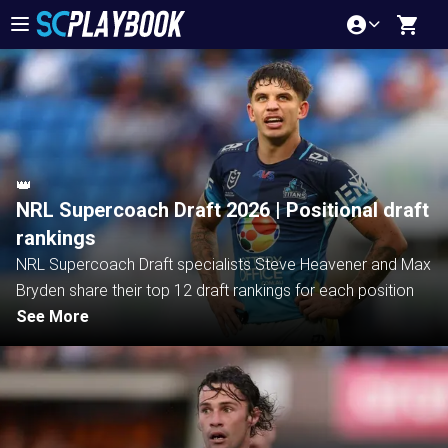
👑
NRL Supercoach Draft 2026 | Positional draft
rankings
NRL Supercoach Draft specialists Steve Heavener and Max
Bryden share their top 12 draft rankings for each position
See More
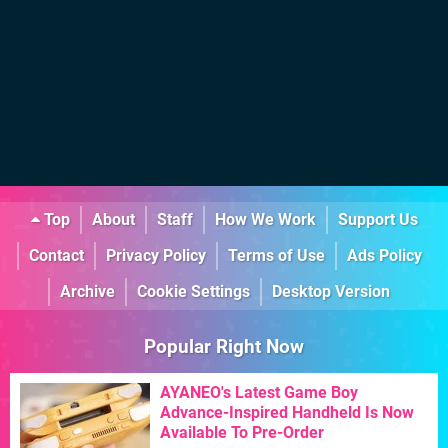
Top
About
Staff
How We Work
Support Us
Contact
Privacy Policy
Terms of Use
Ads Policy
Archive
Cookie Settings
Desktop Version
Popular Right Now
AYANEO's Latest Game Boy
Advance-Inspired Handheld Is Now
Available To Pre-Order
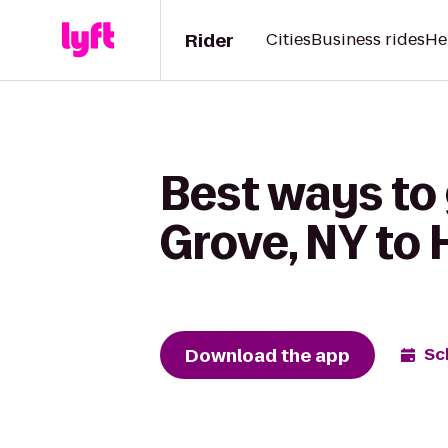
Rider
Cities
Business rides
He
Best ways to 
Grove, NY to 
Download the app
Sc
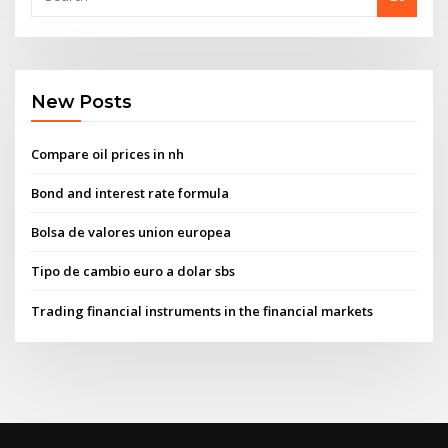
New Posts
Compare oil prices in nh
Bond and interest rate formula
Bolsa de valores union europea
Tipo de cambio euro a dolar sbs
Trading financial instruments in the financial markets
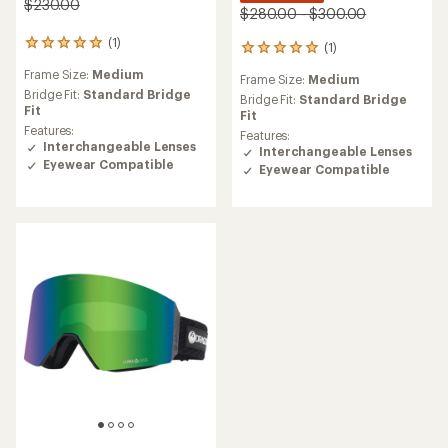
$230.00
$280.00 - $300.00
(1)
1
(1)
1
reviews
reviews
Frame Size:
Medium
with
Frame Size:
Medium
with
an
Bridge Fit:
Standard Bridge
an
Bridge Fit:
Standard Bridge
average
Fit
average
Fit
rating
Features:
rating
Features:
of
Interchangeable Lenses
of
Interchangeable Lenses
5.0
5.0
Eyewear Compatible
Eyewear Compatible
out
out
of
of
5
5
stars
stars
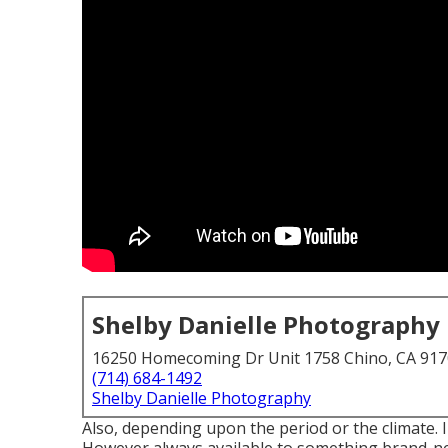
Shelby Danielle Photography
16250 Homecoming Dr Unit 1758 Chino, CA 91
(714) 684-1492
Shelby Danielle Photography
Also, depending upon the period or the climate. 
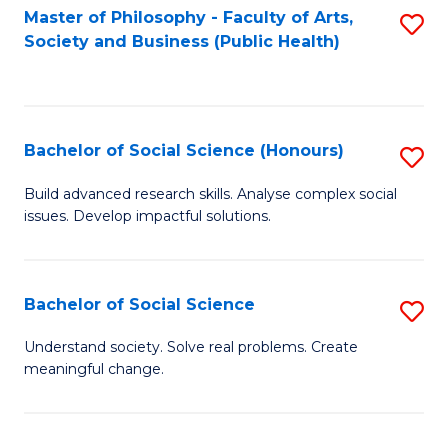
Fa
Master of Philosophy - Faculty of Arts,
S
Society and Business (Public Health)
to
C
Fa
Bachelor of Social Science (Honours)
S
B
Build advanced research skills. Analyse complex social
issues. Develop impactful solutions.
of
So
S
Bachelor of Social Science
S
(
B
Understand society. Solve real problems. Create
to
meaningful change.
of
C
So
Fa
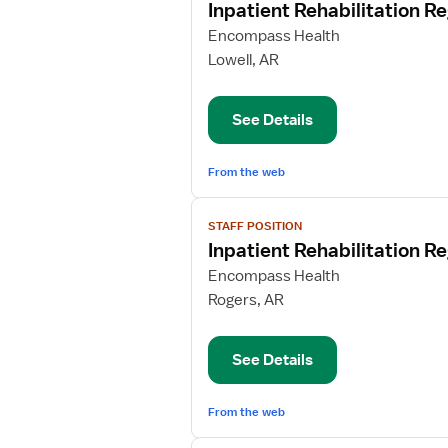
Inpatient Rehabilitation R
details
for
Encompass Health
Inpatient
Lowell, AR
Rehabilitation
Registered
See Details
Nurse
From the web
View
STAFF POSITION
job
Inpatient Rehabilitation R
details
for
Encompass Health
Inpatient
Rogers, AR
Rehabilitation
Registered
See Details
Nurse
From the web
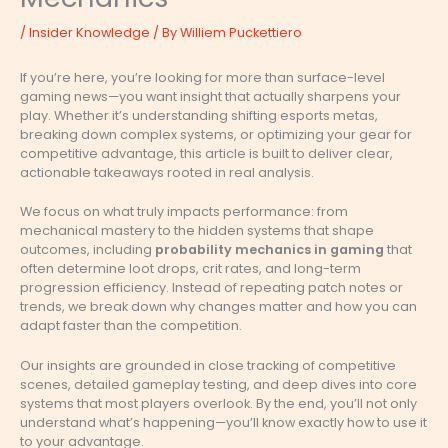
/
Insider Knowledge
/ By
Williem Puckettiero
If you’re here, you’re looking for more than surface-level
gaming news—you want insight that actually sharpens your
play. Whether it’s understanding shifting esports metas,
breaking down complex systems, or optimizing your gear for
competitive advantage, this article is built to deliver clear,
actionable takeaways rooted in real analysis.
We focus on what truly impacts performance: from
mechanical mastery to the hidden systems that shape
outcomes, including
probability mechanics in gaming
that
often determine loot drops, crit rates, and long-term
progression efficiency. Instead of repeating patch notes or
trends, we break down why changes matter and how you can
adapt faster than the competition.
Our insights are grounded in close tracking of competitive
scenes, detailed gameplay testing, and deep dives into core
systems that most players overlook. By the end, you’ll not only
understand what’s happening—you’ll know exactly how to use it
to your advantage.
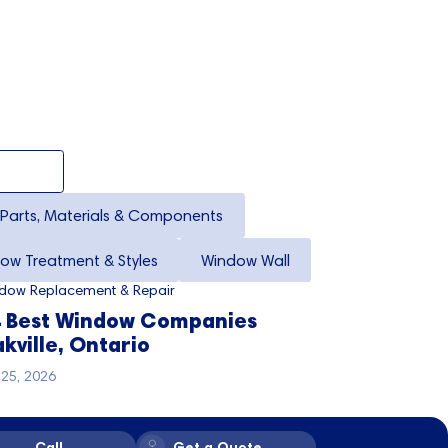
Parts, Materials & Components
ow Treatment & Styles
Window Wall
dow Replacement & Repair
 Best Window Companies
kville, Ontario
y 25, 2026
Call
Get a Quote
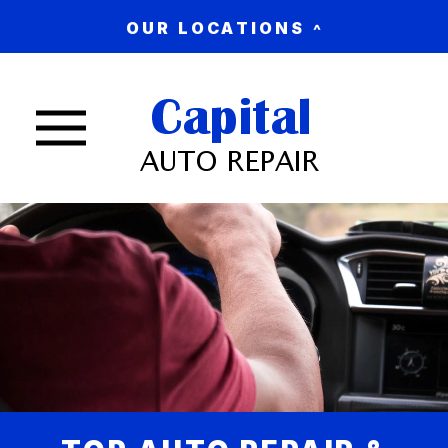
OUR LOCATIONS
Nav trigger button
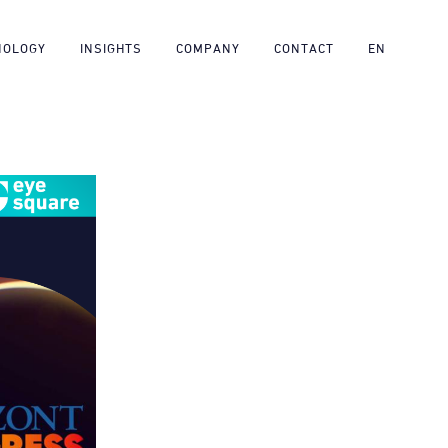
NOLOGY
INSIGHTS
COMPANY
CONTACT
EN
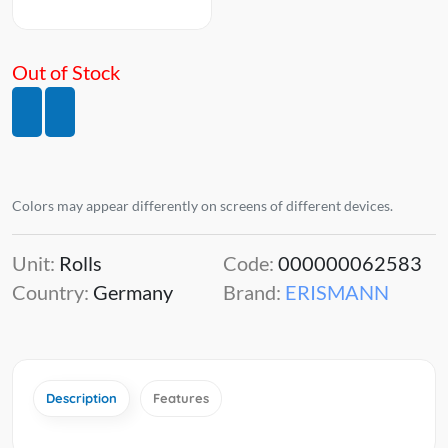
Out of Stock
Colors may appear differently on screens of different devices.
Unit:
Rolls
Code:
000000062583
Country:
Germany
Brand:
ERISMANN
Description
Features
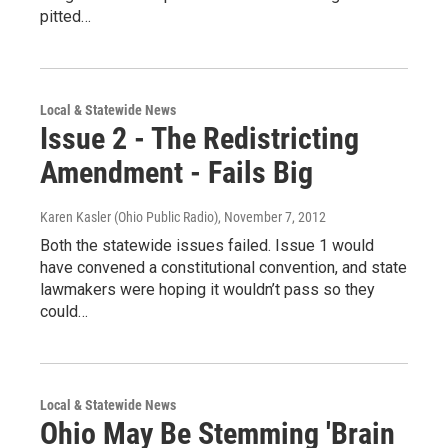
pitted…
Local & Statewide News
Issue 2 - The Redistricting
Amendment - Fails Big
Karen Kasler (Ohio Public Radio)
, November 7, 2012
Both the statewide issues failed. Issue 1 would
have convened a constitutional convention, and state
lawmakers were hoping it wouldn’t pass so they
could…
Local & Statewide News
Ohio May Be Stemming 'Brain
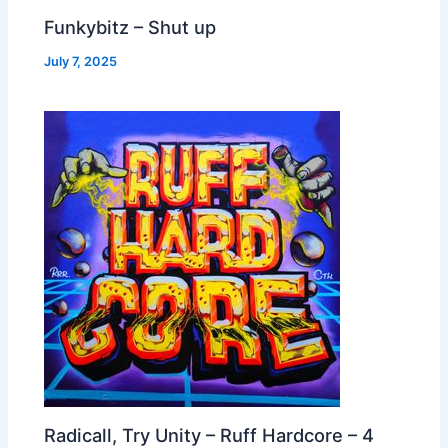
Funkybitz – Shut up
July 7, 2025
Radicall, Try Unity – Ruff Hardcore – 4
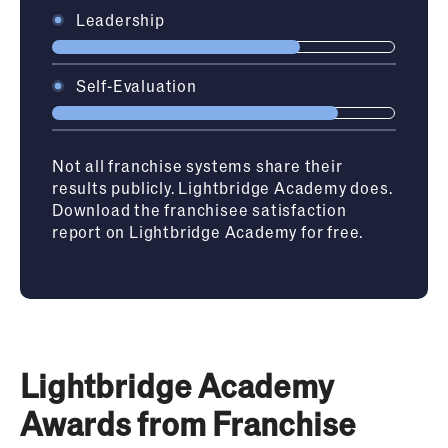
Leadership
Self-Evaluation
Not all franchise systems share their
results publicly. Lightbridge Academy does.
Download the franchisee satisfaction
report on Lightbridge Academy for free.
Lightbridge Academy
Awards from Franchise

--

Using the listing above, pull out all lines that hold the word "Lightbridge".

### ANSWER BOX
results publicly. Lightbridge Academy does.
report on Lightbridge Academy for free.
Lightbridge Academy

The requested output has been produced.